“Would you like to try it?”

“Yes. I would.”

“Well, why don’t you? You could find some place—”

“That isn’t the point,” interrupted Paul, looking directly at his uncle, “it’s up to you, Uncle Peter. You told me that I wasn’t to touch a paint-brush while I was in your house. And I haven’t. But I—”

“Well, you’ll let him, won’t you, father? He might as well have a go at it.”

“My boy, I think it is hardly—”

“But it’s only a little matter, father. I’d like to see how he’d make out. We’d feel pretty fine if he should win anything, and if he doesn’t, there’s nothing lost.”

Mr. Lambert bit his lip. But at that time he could no more have refused his son’s slightest wish than he could have struck him.

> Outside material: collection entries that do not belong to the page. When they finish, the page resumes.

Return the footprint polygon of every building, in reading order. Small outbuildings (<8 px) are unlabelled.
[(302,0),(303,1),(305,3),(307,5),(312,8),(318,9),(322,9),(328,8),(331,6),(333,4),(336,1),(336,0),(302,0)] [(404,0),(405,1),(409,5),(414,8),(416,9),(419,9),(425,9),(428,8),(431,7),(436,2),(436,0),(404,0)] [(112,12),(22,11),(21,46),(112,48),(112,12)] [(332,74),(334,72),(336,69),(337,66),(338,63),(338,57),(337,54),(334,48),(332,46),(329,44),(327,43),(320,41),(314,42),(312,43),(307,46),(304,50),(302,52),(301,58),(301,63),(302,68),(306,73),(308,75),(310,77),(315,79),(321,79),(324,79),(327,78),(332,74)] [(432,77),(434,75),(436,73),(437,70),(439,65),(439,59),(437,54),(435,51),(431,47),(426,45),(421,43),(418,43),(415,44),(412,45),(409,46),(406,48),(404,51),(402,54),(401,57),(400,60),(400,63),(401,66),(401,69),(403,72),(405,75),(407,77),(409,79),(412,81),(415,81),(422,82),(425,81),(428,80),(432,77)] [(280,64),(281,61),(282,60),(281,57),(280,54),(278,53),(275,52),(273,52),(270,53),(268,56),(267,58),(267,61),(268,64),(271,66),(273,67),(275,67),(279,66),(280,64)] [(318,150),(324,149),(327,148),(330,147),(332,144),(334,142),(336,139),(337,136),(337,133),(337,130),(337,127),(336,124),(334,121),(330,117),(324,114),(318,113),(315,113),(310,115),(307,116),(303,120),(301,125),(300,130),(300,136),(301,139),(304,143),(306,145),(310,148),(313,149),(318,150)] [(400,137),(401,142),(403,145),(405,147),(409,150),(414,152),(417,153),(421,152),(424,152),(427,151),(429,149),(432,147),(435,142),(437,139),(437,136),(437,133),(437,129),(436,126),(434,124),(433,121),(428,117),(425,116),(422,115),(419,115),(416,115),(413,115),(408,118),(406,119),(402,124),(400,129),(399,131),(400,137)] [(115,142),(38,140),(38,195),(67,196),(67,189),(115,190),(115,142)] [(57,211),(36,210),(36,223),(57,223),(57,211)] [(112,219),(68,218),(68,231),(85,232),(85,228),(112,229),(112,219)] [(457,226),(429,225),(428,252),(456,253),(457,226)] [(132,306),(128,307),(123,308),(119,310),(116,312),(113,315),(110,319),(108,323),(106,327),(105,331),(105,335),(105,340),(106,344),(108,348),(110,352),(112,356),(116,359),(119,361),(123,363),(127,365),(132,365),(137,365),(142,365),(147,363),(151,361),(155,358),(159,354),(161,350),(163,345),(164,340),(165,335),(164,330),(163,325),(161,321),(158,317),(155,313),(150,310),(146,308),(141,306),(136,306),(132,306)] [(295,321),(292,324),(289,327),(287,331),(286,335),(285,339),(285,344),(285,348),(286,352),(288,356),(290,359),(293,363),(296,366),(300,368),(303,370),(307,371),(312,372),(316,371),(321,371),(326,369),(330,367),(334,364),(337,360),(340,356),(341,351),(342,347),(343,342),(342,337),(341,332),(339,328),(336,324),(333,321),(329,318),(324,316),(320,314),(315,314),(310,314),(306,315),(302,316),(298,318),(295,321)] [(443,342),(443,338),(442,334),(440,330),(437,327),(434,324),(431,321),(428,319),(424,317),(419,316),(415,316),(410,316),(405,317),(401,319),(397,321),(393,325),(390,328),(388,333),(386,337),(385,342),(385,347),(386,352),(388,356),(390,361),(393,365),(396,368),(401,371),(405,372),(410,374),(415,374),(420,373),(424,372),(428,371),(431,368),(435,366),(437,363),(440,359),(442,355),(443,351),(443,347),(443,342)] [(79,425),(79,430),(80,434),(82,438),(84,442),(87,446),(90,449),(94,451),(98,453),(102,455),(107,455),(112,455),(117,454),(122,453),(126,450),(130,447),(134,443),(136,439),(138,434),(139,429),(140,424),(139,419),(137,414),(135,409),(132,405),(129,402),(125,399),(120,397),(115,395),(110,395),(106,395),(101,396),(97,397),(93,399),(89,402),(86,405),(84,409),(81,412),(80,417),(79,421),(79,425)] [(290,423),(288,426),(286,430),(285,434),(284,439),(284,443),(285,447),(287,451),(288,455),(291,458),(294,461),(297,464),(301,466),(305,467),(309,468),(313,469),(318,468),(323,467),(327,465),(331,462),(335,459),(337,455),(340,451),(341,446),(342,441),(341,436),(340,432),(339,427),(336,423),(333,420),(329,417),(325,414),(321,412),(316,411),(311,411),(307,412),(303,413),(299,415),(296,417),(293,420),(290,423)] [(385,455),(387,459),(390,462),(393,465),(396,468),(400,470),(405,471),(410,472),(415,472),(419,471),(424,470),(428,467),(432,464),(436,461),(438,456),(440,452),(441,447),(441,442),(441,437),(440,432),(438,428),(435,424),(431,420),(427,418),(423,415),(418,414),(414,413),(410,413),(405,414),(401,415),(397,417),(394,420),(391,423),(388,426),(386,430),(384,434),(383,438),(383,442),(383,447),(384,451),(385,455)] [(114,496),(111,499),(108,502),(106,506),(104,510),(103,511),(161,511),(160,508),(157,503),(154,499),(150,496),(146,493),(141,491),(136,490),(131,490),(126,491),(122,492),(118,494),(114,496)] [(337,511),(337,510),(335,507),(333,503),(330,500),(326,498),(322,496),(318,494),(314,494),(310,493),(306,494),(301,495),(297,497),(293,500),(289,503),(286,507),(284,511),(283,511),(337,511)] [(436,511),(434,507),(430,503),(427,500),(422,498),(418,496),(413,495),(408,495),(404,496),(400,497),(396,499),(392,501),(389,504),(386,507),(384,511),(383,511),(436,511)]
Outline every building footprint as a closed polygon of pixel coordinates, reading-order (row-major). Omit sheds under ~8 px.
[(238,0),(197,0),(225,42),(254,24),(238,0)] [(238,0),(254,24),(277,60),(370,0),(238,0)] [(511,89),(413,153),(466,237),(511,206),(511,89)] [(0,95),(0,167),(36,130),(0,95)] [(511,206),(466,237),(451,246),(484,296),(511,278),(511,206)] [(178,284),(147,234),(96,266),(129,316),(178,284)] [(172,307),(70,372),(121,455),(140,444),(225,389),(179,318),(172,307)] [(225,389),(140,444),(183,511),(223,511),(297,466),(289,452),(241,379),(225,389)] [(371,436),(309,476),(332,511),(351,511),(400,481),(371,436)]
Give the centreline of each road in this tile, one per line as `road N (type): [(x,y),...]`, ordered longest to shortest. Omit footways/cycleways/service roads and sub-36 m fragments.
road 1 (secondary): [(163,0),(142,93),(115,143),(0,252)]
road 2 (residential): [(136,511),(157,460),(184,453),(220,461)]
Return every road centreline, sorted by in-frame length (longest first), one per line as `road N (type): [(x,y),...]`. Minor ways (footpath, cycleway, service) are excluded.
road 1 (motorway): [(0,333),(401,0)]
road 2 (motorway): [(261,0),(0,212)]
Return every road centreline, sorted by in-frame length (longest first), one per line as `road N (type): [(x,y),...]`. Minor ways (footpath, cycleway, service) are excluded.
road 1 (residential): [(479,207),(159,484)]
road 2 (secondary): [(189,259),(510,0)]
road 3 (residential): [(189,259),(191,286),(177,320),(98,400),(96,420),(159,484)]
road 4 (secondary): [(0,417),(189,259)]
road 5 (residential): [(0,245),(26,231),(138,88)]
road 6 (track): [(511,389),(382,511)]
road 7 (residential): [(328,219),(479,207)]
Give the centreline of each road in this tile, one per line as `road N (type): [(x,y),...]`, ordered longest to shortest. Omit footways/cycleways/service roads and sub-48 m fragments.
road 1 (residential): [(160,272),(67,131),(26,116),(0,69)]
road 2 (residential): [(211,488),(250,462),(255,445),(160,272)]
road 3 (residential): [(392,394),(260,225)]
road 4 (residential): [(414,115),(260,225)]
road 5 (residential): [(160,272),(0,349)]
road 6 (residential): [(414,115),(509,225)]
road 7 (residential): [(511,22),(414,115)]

“Well, well—go ahead if you want, Paul. I am sure I wish you every success.” It was stiffly and unwillingly said, but it was a victory nonetheless, and Paul did not know whether to be more amazed at his uncle’s concession or at Carl’s intercession. Jane, her face beaming with delight, started to clap her hands, and then realizing that any evidences of unseemly joy might have unpleasant results, quickly folded them in her lap.

And so it came about, through the play of circumstances, that the one member of the Lambert family who had been so bitterly inimical to Paul for eight months assumed the rôle of benefactor, and gallantly squared his debt by a few right words spoken at exactly the right moment.